Despite not getting a proper run in McEntee’s first year in charge of Antrim, Murray feels the Meath man opened up the squad to fresh young talent.
“Andy’s been brilliant since he’s come in. You can see the difference in the panel make-up; there are a lot of lads involved that haven’t played county football before.
“If there was someone injured, Andy wasn’t afraid to put fresh lads in – and that trust and freshness really came through in the performances.
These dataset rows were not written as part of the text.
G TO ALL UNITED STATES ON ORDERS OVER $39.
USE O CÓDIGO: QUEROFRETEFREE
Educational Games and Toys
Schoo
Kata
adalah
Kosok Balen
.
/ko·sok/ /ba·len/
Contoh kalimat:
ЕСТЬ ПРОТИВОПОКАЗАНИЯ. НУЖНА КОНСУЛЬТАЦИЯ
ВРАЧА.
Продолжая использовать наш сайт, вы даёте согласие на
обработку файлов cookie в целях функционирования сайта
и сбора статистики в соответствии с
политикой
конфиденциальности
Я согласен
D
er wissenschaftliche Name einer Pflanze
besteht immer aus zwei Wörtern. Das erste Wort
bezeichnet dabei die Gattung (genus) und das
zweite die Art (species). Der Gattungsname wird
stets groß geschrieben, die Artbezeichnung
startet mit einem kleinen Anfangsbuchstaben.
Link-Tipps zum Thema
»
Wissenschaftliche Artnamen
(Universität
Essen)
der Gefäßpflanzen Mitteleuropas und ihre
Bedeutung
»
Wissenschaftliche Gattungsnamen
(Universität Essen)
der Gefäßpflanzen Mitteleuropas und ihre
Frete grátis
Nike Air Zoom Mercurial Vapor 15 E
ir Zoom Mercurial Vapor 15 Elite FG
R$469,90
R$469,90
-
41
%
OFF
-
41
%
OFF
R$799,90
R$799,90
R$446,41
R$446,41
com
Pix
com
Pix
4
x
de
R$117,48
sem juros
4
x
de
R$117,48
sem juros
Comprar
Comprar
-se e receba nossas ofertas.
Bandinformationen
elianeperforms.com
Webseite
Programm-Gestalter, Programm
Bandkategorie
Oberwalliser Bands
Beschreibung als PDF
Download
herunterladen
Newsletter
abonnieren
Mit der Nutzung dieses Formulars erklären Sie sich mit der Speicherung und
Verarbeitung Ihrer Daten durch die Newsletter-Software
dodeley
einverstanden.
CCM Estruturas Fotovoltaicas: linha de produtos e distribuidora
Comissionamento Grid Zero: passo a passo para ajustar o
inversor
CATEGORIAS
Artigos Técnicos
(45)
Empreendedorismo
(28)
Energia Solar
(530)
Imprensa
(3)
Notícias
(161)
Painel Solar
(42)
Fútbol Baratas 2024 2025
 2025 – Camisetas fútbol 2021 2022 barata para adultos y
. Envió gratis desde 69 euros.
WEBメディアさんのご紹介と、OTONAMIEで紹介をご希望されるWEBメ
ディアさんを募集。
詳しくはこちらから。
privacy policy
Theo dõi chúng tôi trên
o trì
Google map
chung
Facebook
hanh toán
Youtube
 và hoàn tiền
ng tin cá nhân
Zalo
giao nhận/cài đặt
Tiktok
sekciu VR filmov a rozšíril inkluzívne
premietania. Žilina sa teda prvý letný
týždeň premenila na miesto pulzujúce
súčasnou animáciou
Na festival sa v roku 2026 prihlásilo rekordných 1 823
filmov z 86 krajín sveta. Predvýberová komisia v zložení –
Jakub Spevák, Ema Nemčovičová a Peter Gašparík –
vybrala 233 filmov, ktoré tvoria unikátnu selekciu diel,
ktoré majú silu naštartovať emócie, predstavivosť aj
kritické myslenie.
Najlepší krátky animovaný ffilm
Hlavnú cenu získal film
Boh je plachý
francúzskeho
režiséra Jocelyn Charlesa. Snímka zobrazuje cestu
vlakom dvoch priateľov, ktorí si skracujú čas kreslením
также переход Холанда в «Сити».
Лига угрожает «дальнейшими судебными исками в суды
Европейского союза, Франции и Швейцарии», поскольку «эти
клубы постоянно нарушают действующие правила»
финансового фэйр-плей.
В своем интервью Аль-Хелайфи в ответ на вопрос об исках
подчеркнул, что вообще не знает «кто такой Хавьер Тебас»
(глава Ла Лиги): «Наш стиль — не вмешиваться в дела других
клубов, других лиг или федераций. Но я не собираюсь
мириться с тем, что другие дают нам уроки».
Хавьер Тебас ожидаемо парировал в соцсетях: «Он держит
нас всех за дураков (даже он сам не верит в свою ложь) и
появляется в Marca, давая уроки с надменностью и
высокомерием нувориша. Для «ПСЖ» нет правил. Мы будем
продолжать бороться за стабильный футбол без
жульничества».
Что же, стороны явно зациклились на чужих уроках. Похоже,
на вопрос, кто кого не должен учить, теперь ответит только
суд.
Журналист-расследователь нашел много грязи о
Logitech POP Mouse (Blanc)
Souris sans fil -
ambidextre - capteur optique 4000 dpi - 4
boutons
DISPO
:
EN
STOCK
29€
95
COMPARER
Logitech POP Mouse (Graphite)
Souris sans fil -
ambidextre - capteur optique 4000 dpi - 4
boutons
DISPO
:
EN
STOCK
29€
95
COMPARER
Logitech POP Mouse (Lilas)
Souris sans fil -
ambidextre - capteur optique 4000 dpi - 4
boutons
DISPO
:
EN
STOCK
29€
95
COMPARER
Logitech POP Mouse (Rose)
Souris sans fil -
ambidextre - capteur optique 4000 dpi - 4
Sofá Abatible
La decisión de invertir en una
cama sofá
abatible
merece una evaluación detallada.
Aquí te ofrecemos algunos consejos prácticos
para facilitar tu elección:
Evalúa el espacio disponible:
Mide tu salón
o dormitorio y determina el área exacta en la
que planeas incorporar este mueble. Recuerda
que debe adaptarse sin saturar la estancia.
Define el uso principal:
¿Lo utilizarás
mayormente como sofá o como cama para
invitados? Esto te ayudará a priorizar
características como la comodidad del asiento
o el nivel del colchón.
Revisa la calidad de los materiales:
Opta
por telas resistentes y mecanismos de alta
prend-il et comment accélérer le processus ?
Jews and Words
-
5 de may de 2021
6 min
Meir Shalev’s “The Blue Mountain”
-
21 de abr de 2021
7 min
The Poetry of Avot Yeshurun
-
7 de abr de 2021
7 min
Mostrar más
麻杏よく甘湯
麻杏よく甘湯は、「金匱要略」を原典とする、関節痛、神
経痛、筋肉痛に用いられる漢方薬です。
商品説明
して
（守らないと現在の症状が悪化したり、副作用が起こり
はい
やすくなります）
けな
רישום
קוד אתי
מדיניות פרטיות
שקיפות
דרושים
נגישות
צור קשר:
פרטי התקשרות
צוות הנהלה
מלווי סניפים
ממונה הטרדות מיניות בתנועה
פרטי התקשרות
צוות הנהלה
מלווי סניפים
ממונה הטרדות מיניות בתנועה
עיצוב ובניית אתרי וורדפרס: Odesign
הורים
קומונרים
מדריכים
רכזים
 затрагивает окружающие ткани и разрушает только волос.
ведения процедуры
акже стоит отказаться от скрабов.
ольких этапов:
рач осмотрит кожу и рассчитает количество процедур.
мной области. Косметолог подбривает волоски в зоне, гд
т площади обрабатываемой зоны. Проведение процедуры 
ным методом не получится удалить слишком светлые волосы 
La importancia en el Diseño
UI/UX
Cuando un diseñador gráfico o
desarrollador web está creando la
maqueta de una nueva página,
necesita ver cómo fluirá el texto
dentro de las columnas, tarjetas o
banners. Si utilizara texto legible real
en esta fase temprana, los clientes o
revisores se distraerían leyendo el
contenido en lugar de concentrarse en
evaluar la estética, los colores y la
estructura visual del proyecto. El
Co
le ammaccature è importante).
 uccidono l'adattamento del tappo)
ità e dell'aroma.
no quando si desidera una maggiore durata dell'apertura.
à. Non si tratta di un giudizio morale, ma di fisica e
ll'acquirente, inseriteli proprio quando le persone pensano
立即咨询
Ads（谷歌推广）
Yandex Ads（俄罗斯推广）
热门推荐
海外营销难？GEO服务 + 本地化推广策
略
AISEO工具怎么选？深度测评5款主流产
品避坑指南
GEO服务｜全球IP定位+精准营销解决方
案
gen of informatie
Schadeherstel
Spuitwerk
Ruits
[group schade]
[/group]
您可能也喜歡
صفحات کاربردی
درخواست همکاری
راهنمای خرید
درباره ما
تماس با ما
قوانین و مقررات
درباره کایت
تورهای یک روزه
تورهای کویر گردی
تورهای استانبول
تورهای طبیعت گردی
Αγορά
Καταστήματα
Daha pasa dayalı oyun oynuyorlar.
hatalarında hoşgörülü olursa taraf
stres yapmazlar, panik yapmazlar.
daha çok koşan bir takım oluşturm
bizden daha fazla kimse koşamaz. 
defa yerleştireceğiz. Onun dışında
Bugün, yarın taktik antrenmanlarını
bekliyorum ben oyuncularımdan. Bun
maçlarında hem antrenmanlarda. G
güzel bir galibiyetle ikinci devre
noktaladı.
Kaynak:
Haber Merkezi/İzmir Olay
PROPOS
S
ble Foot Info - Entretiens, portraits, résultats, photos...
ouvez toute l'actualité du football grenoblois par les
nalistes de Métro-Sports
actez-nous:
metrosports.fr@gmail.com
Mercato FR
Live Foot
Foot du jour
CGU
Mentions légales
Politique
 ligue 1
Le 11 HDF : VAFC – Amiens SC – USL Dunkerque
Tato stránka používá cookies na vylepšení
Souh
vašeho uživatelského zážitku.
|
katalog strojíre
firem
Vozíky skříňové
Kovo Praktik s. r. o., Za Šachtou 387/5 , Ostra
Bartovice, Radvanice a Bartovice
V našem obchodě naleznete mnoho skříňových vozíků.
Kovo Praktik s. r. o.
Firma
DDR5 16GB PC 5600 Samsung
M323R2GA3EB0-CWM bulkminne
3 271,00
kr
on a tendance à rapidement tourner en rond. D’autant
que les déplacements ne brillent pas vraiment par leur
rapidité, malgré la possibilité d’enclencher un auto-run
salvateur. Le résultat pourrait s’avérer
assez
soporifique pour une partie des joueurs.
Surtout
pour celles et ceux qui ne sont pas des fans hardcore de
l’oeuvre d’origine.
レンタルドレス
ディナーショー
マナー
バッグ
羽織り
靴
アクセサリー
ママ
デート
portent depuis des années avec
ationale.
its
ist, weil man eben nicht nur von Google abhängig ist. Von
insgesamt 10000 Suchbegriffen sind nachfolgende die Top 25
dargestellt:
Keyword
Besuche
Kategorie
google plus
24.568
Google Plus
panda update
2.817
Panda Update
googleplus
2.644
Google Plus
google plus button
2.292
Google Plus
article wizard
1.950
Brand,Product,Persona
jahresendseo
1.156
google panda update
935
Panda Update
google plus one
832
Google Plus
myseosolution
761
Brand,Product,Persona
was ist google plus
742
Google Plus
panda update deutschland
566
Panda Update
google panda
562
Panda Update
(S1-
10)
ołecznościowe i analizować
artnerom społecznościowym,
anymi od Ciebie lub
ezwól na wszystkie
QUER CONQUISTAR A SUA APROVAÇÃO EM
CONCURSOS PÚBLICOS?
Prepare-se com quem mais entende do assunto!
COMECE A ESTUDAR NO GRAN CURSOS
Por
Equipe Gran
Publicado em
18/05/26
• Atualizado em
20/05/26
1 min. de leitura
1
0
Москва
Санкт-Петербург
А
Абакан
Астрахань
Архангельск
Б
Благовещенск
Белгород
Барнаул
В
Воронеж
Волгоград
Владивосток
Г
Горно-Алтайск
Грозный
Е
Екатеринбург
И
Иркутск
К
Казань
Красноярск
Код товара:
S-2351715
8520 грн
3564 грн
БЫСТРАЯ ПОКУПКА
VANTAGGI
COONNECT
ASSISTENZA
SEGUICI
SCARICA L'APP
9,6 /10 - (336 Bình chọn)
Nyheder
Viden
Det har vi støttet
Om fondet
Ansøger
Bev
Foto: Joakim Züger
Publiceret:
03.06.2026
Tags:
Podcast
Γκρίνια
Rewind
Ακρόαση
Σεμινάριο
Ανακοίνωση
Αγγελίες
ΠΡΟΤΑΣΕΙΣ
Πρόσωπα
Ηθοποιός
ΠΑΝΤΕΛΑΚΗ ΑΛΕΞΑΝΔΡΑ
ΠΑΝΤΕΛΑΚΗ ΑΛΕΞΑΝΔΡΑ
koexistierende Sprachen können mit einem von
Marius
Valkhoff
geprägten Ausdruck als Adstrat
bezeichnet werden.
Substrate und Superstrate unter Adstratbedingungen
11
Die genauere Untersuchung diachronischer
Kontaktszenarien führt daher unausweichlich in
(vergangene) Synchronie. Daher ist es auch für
“We were dominating most games and playing very well but towards the end we maybe didn’t have that experience in closing out games and maybe we were found out a bit. It’s something we got better at during the Tailteann Cup compared to the League.
“But the lads have really bought in to what Andy is trying to bring in and the atmosphere he’s trying to create around the panel, so from that aspect I want to be part of the panel and playing for his team is another motivating factor to get back.”
Murray’s rehab to date has pretty much gone to plan and while he’d love to be back for some of Antrim’s NFL Division Three campaign, the Ulster Championship showdown with Down – anticipated to be in April – is a more realistic target.
“No matter how good your progress is, you’ve a minimum of completing nine months of rehab after the surgery date, so that brings me up to April.
“I’m essentially missing the National League with Antrim, but I’d hope to get back for the Ulster Championship. You need to find yourself a goal and that’s where my mind is at. I’ll do everything I can to make that date.”